Samba in a high availablity enviroment

Alberto Patino jalbertop at aranea.com.mx
Tue Mar 30 20:29:20 GMT 2004


On Mon, 2004-03-29 at 07:17, Per Kofod wrote:
> Hi Xperts
> 
> We are running a samba server in a High availability environment,
> where we have a primary server, and a backup server, normally 
> only the primary server normally runs the SMBD and NMBD daemons,
> and the backup server is just monitoring the primary server ready 
> to take over in case the primary server, or its applications goes
> down. Both servers share the same raid system, so the backup server
> can take over any files from the primary in case of a fail over.

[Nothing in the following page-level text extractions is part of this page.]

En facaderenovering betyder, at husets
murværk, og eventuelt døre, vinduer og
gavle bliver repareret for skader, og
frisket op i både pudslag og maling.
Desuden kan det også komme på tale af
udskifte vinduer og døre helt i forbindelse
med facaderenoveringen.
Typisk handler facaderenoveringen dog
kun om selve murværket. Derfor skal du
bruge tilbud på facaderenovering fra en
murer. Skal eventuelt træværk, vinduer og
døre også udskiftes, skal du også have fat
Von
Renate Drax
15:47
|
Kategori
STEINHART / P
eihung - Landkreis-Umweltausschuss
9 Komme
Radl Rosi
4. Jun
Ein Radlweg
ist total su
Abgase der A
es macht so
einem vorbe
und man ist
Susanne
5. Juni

> The backup server also takes over the samba configuration files.
FYI we are running samba 3.0.0 on a Solaris Sun cluster but no failover.
We implement a very simple HA agent for SAMBA and basically this shell
was run by the faiover node, inside was a sentence to rejoin the samba
node to the AD domain. Same problem that you. This is because
secrets.tdb  hold the kerberos key for the samba server. We avoid the
manual rejoin just using a permanent keytab file with the Administrator
key inside of it.
> 
> The problem is that when failing over, or falling back, the samba
> server needs to rejoin the domain controlled by an W2K AD server.

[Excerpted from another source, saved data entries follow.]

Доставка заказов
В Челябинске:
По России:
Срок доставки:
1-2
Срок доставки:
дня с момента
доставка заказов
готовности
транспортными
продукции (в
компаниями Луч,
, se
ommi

> Yes you are rght. But I think this in not enough to provide failover in the cluster.
Try to failover a open session from the fail node but be certain that
you have a document  that you extensively modified. You will get error
messages in
the application side. 
> They want to avoid having to rejoin ( as this is a manually process ),
> and I was wondering where the needed membership information is kept,
> and if it would be possibly to avoid having to rejoin if this file
> was shared between the two servers. ( the daemons are never run on both
> nodes at the same time).
It would be very interesting to analyze the scope of Samba 3.0 in a HA environment.

> My guess is that this information is kept in one of the files under
> $SAMBA/var/locks directory; but which one, and can the other node take 
> over this file without any complications?
> 
> If needed, it is possibly to also fail over the MAC address.